To further improve the performance of AI algorithms in detecting lymphoma, based on the aforementioned analysis, focused efforts are required in the domains of robust designs and high-quality reporting. To be specific, firstly, a concerted emphasis should be directed towards fostering an augmented landscape of multi-center prospective studies and expansive open-access databases.
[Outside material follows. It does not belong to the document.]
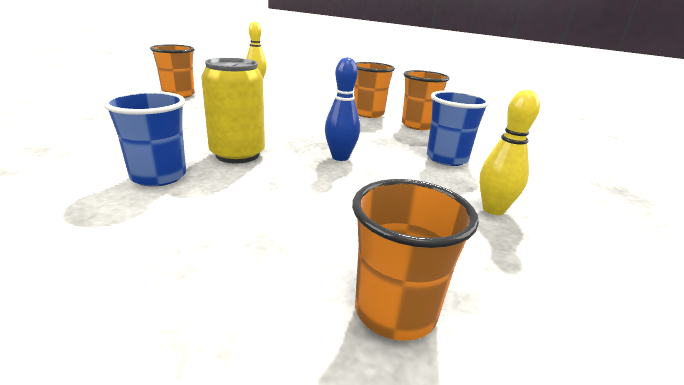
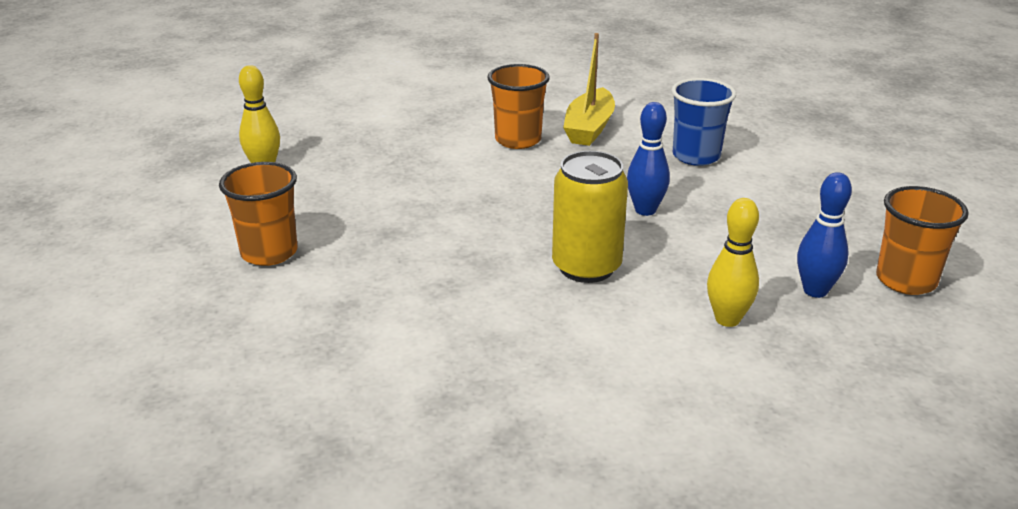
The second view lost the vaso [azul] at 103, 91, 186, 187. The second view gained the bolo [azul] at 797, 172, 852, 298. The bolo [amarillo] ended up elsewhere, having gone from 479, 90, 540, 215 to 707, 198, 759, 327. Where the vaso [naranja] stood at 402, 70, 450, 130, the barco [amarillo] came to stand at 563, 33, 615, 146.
Such endeavors can facilitate the exploration of various ethnicities, hospital-specific variables, and other nuanced population distributions to authenticate the reproducibility and clinical relevance of the AI model. Therefore, we suggest the establishment of interconnected networks between medical institutions, fostering unified standards for data acquisition, labeling procedures and imaging protocols to enable external validation in professional environments. Additionally, we also call for prospective registration of diagnostic accuracy studies, integrating a priori analysis plan, which would help improve the transparency and objectivity of reporting studies. Second, we would encourage AI researchers in medical imaging to report studies that do not reject the null hypothesis, which might improve both the impartiality and clarity of studies that intend to evaluate the clinical performance of AI algorithms in the future. Finally, though time-consuming and difficult [68], the development of “customized” AI models tailored to specific domains, such as lymphoma, head and neck cancer [69], or brain MRI [70], emerges as a pertinent suggestion. This tailored approach, encompassing meticulous preparations such as feature engineering and AI architecture, alongside intricate calculation procedures like segmentation and transfer learning, could yield substantial benefits for both patients and healthcare systems in clinical application.

Conclusions

This systematic review and meta-analysis appraised the quality of current literature and concluded that AI techniques may be used for lymphoma diagnosis using medical images. However, it should be acknowledged that these findings are assumed in the presence of poor design, methods and reporting of studies. More high-quality studies on the AI application in the field of lymphoma diagnosis with adaption to the clinical practice and standardized research routines are needed.